I want to receive the temptation and act on it. I want to half way believe that God is in charge and loves us more than we could ever imagine. I want to half way be tempted to believe that bad things are going to continue to happen because evil has so consumed this world and live in constant terror over what is to come next. I want to run and hide. I am tempted to be mad…

I wonder if all the ones (that I mentioned) who are laying their loved ones to rest this week are tempted in some of this too. I hope that I am not taking what James 1:13-15 is saying out of context. I believe that any desire other than the desire of doing what is right in the eyes of the LORD comes from the evil one. Just as it says after the desire is conceived, it gives birth to sin; and sin, when it is full-grown, gives birth to death.

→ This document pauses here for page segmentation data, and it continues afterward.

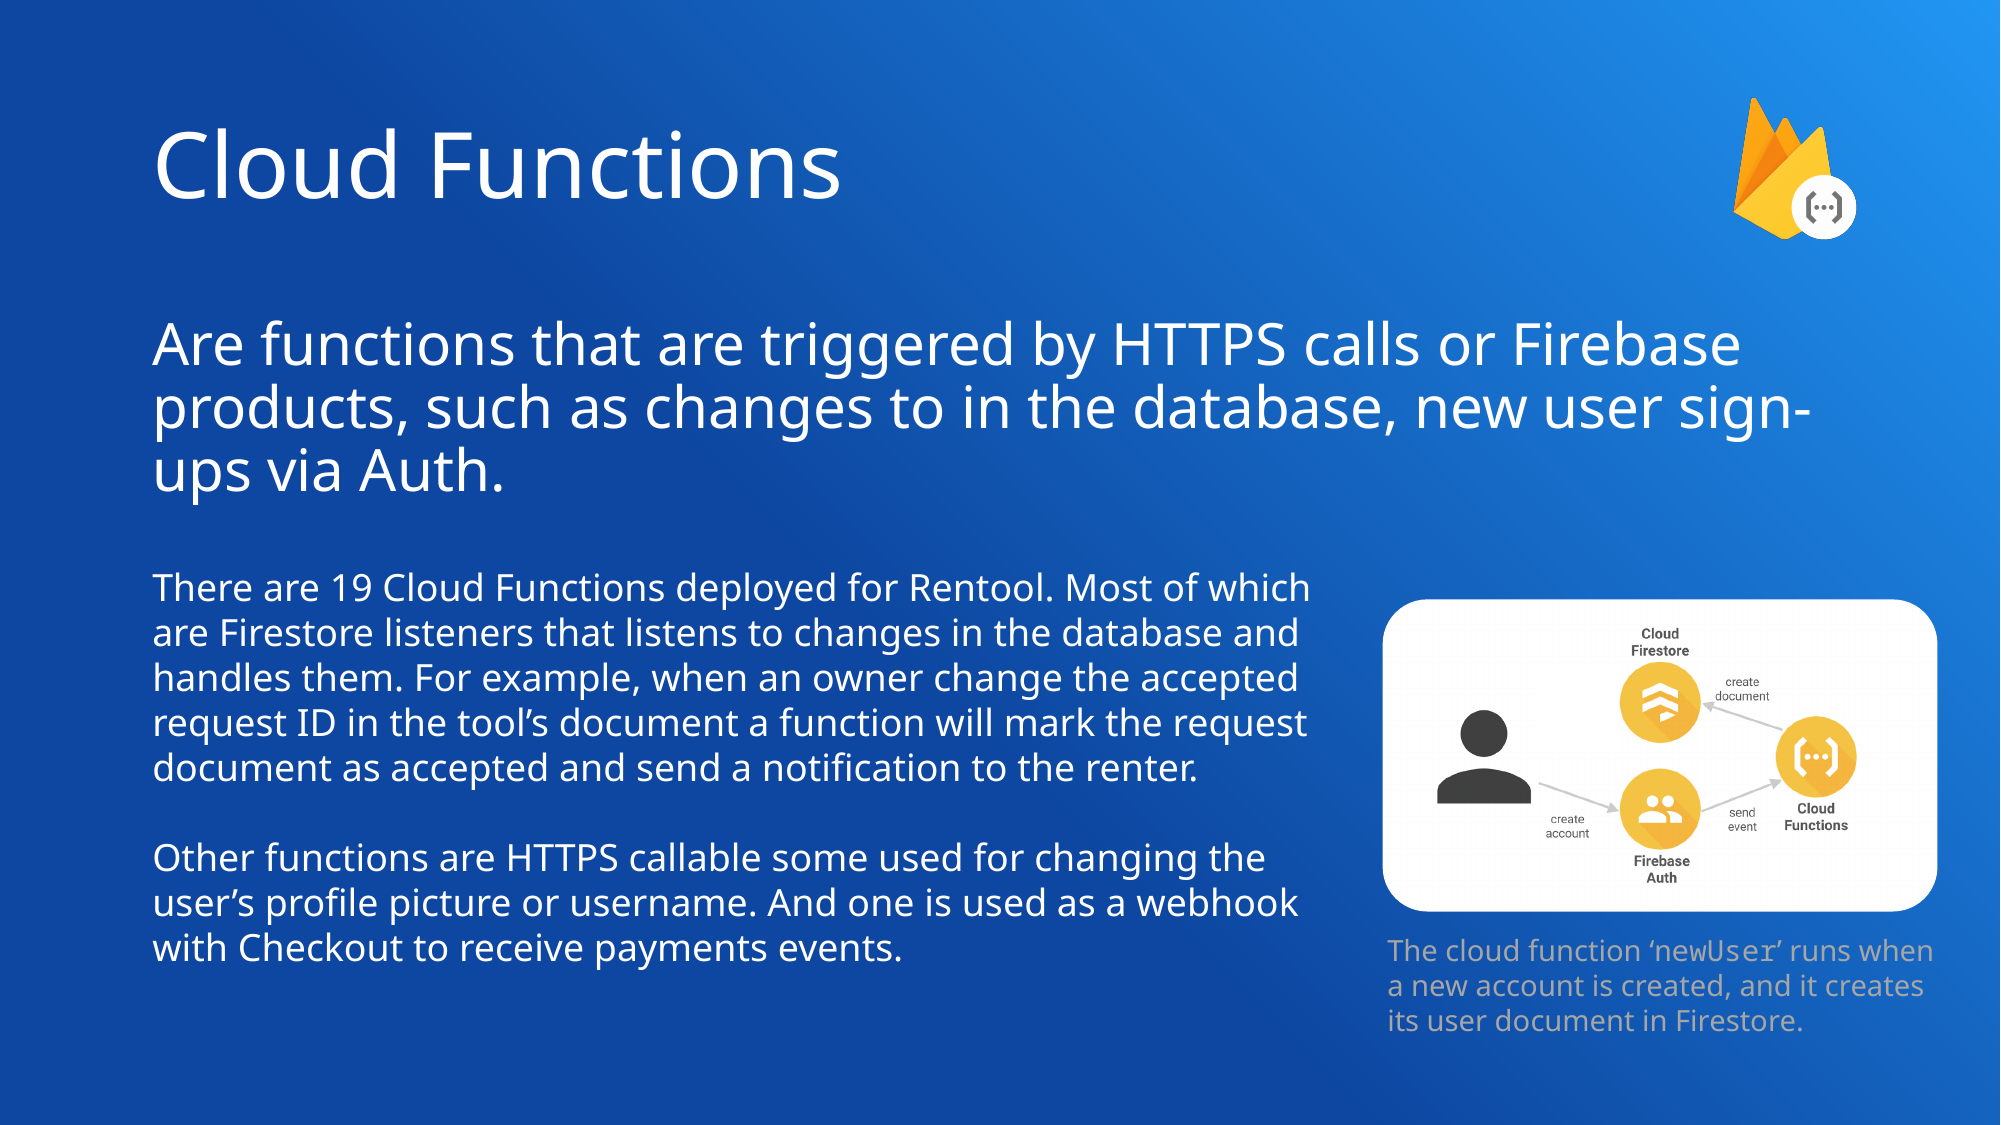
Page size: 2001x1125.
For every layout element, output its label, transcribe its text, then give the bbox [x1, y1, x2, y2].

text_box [1382, 599, 1938, 912]
list Are functions that are triggered by HTTPS calls or Firebase products, such as changes to in the database, new user sign-ups via Auth. [137, 308, 1863, 526]
text_box There are 19 Cloud Functions deployed for Rentool. Most of which are Firestore listeners that listens to changes in the database and handles them. For example, when an owner change the accepted request ID in the tool’s document a function will mark the request document as accepted and send a notification to the renter. Other functions are HTTPS callable some used for changing the user’s profile picture or username. And one is used as a webhook with Checkout to receive payments events. [137, 556, 1373, 977]
title Cloud Functions [137, 59, 1863, 278]
text_box The cloud function ‘newUser’ runs when a new account is created, and it creates its user document in Firestore. [1372, 924, 1961, 1045]
picture [1707, 91, 1863, 246]
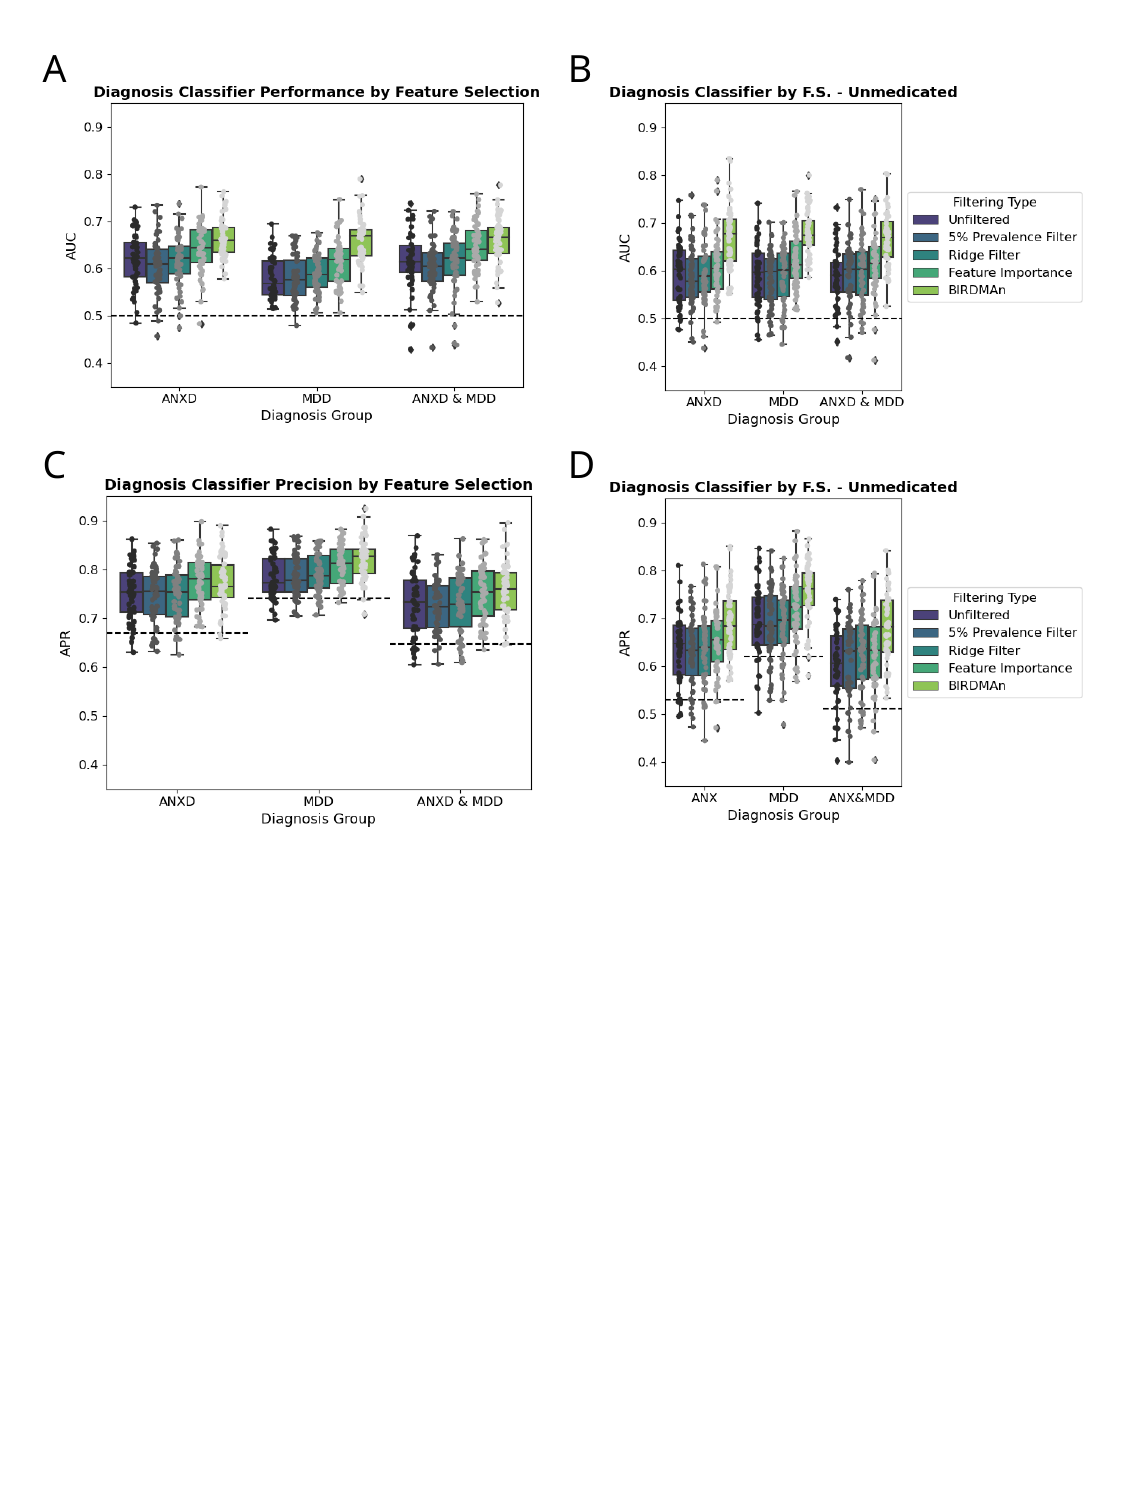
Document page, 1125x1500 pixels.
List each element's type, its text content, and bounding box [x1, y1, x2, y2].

picture [52, 470, 540, 834]
text_box C [27, 433, 86, 494]
picture [58, 78, 547, 430]
picture [600, 473, 1089, 830]
picture [600, 78, 1089, 434]
text_box B [553, 37, 611, 98]
text_box D [553, 433, 611, 494]
text_box A [27, 37, 86, 98]
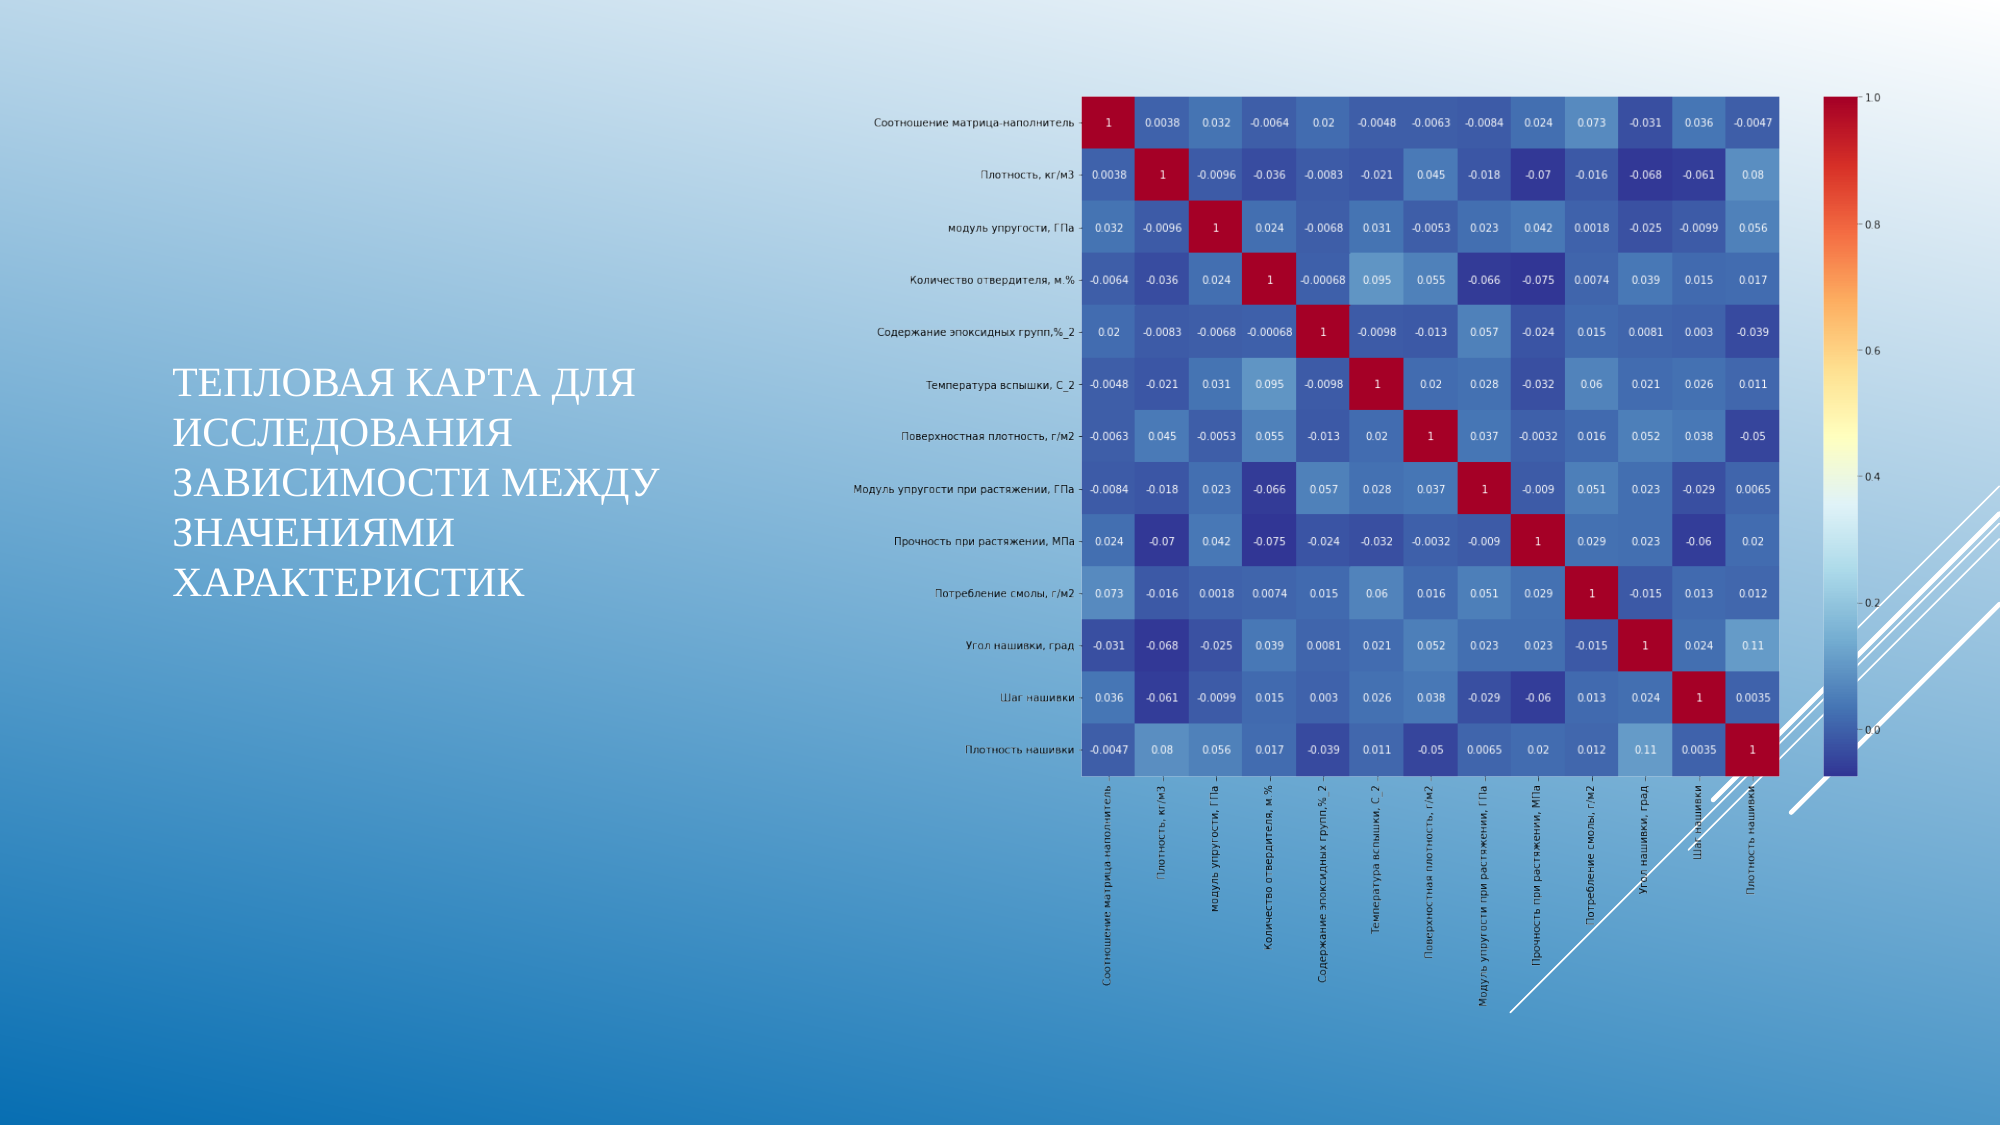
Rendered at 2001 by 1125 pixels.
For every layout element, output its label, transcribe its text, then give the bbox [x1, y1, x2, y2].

title Тепловая карта для исследования зависимости между значениями характеристик [157, 317, 731, 613]
picture [846, 86, 1888, 1012]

We cannot say that God is tempting us, however we do have to take on the test and pursue the limits of our endurance and faith we have in him. I don’t want Satan to gain one ounce of satisfaction through any of this.

Romans 5:1-5 says,

1 Therefore, since we have been justified through faith, we[a] have peace with God through our Lord Jesus Christ, 2 through whom we have gained access by faith into this grace in which we now stand. And we[b] rejoice in the hope of the glory of God. 3 Not only so, but we[c] also rejoice in our sufferings, because we know that suffering produces perseverance; 4 perseverance, character; and character, hope. 5 And hope does not disappoint us, because God has poured out his love into our hearts by the Holy Spirit, whom he has given us.

And one of my favorites.

2 Corinthians 4:7,

7 But we have this treasure in jars of clay to show that this all-surpassing power is from God and not from us. 8 We are hard pressed on every side, but not crushed; perplexed, but not in despair; 9 persecuted, but not abandoned; struck down, but not destroyed.

We have to take a stand against the schemes of our enemy. If we don’t have hope in our Lord Jesus Christ what do we have?

James 1:16-18 says, 16 Don’t be deceived, my dear brothers. 17 Every good and perfect gift is from above, coming down from the Father of the heavenly lights, who does not change like shifting shadows. 18 He chose to give us birth through the word of truth, that we might be a kind of firstfruits of all he created.

I love that he is our heavenly light, who does not change like shifting shadows. He wants us to be a kind of firstfruits of all he created. He wants us to give our first and the best of all we have to him at all times, in all trials. (The first-century Christians were the first generation to believe in Jesus as Messiah, James is referring to them as the first fruits in this passage.)

I’m not saying that I am there yet. Our family is about to travel down a long hard road that none of us are excited about. I’m praying that at some point I can understand and experience what James means by counting pure joy in these trials. I had such intentions of finishing the first chapter of James today; I’m guessing God had other plans.

So today just commit to pray, pray and pray again for all of those you know that are hurting. We need it. And please pray for the salvation of my Papa, Gene Clare. He has not yet accepted Christ, the seed has been planted for years and this may be what has needed to happen to make it grow. I hate it, but I really wouldn’t be able to function if that doesn’t happen.